Monday, May 3, 2010

Expectation-driven business cycles

Are business cycles driven by expectations? Standard business cycle theory would tell you every depends on current fundamentals, but as expectations build on those fundamentals, both should matter. Take a real business cycle model. If people expect a total factor productivity shock to be persistent, they will adjust consumption and investment accordingly. But waht are the relative contributions of current fundamentals and expectations?

Sylvain Leduc and Keith Sill use various surveys on economic expectations and find they matter. That should not surprise too much, if one looks at the 1990 and 2008 recessions in the United States. But expectations are very hard to quantify, plus surveys have significant measurement issues. Still, their VAR gives a clear message.

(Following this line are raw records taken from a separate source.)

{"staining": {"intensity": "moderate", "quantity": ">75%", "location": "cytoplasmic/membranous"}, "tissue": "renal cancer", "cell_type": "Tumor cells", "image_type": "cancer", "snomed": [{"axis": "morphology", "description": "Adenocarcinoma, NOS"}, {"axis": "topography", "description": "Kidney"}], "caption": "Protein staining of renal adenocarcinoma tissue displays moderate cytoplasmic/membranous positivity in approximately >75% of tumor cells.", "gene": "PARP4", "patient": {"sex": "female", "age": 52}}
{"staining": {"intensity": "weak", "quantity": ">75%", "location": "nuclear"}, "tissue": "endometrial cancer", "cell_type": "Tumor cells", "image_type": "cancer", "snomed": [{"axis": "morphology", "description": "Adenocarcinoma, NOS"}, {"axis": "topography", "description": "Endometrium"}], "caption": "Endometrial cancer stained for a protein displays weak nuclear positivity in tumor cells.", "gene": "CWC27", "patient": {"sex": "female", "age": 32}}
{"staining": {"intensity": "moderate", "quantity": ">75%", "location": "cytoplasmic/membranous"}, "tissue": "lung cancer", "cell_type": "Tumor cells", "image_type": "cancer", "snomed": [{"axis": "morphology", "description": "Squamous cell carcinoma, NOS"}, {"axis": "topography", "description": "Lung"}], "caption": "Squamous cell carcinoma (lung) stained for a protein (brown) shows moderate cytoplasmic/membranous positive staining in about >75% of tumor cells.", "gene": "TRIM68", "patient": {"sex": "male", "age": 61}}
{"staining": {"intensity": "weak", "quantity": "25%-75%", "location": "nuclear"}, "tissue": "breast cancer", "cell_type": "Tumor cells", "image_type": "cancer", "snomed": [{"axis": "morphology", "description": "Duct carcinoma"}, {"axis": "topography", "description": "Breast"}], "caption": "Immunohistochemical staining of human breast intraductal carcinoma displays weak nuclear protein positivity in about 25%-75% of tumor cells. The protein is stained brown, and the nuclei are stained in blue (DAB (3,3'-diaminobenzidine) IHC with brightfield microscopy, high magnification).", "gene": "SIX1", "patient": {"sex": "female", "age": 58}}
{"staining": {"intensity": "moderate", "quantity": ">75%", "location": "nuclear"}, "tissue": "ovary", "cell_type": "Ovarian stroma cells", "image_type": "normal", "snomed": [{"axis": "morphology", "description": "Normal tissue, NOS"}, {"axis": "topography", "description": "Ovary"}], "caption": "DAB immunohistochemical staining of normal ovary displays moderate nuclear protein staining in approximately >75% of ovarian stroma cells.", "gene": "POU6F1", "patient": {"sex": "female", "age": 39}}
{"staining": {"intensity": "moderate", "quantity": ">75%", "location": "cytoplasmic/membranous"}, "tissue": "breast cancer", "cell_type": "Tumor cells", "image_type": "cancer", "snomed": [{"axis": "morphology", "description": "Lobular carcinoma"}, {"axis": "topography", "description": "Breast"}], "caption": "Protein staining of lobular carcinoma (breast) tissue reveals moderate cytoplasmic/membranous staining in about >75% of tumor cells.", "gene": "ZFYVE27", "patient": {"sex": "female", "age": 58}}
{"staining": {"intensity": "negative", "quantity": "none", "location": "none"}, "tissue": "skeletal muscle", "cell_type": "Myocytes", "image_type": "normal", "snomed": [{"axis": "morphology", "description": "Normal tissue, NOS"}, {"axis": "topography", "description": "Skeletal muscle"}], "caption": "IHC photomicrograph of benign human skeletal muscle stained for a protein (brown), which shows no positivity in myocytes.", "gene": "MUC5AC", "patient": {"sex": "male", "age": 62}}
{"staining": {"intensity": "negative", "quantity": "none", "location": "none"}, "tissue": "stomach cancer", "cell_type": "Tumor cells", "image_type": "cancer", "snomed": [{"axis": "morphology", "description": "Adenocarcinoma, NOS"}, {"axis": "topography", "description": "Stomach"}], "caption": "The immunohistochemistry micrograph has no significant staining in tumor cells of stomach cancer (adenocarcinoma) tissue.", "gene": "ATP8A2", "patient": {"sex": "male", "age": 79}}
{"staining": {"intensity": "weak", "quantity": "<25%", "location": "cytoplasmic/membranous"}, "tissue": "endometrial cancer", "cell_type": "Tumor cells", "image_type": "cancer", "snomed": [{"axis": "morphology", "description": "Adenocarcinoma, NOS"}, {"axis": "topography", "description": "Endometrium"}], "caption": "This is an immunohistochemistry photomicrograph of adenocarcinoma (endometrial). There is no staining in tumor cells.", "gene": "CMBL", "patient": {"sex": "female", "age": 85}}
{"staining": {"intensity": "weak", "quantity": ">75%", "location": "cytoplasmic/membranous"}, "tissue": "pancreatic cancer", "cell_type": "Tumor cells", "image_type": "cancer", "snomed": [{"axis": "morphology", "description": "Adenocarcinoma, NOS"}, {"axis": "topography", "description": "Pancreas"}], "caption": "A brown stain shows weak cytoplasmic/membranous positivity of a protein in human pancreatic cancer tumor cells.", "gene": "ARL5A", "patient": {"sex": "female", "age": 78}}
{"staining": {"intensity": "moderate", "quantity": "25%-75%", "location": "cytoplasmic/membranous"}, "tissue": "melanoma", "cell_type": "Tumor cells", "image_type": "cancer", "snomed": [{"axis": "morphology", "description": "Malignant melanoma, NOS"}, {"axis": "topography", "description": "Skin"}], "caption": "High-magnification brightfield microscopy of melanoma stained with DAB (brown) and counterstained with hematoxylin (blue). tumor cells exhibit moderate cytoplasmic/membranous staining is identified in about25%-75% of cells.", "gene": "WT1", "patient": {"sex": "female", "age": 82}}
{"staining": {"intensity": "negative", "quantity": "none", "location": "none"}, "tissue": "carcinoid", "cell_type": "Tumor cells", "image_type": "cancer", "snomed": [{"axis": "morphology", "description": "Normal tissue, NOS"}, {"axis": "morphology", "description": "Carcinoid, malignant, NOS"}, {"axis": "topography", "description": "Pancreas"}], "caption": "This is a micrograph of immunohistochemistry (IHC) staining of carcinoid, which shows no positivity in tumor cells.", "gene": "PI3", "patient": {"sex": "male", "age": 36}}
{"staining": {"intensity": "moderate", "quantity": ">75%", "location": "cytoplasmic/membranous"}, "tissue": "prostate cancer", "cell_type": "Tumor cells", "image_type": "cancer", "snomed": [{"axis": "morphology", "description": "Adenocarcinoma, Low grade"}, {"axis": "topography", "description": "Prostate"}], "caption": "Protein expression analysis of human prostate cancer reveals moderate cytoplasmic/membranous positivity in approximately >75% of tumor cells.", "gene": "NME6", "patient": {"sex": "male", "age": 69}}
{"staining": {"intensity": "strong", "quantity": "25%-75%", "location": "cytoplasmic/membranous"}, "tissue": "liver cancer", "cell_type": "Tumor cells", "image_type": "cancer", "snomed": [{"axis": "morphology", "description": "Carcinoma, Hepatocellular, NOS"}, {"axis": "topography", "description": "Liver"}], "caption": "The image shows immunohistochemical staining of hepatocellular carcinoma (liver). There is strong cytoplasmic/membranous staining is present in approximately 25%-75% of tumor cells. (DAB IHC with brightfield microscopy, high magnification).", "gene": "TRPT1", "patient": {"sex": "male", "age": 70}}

This makes me wonder how much a business cycle can be "manipulated" by media and authorities. Think about the last crisis, where government and media were claiming we were slipping into the Great Depression. That could only be self-fulfilling. Or how Bush Jr. told Americans to consume after 9/11 to prevent a recession. Or the Soviets showing eternal optimism about their economy. But the latter could not be credible in the long run.

1 comment:

Joshua Hill said...

This research seems very familiar to that done by George Katona in the 1940's and 50's. Katona argued, probably based on his Gestalt psychology background, that the population's perception of the economy is very important in predicting future business cycle fluctuations. The Index of Consumer Sentiments eventually evolved out of this research. It is nice to see economists using contemporary methods to evaluate the importance of expectations.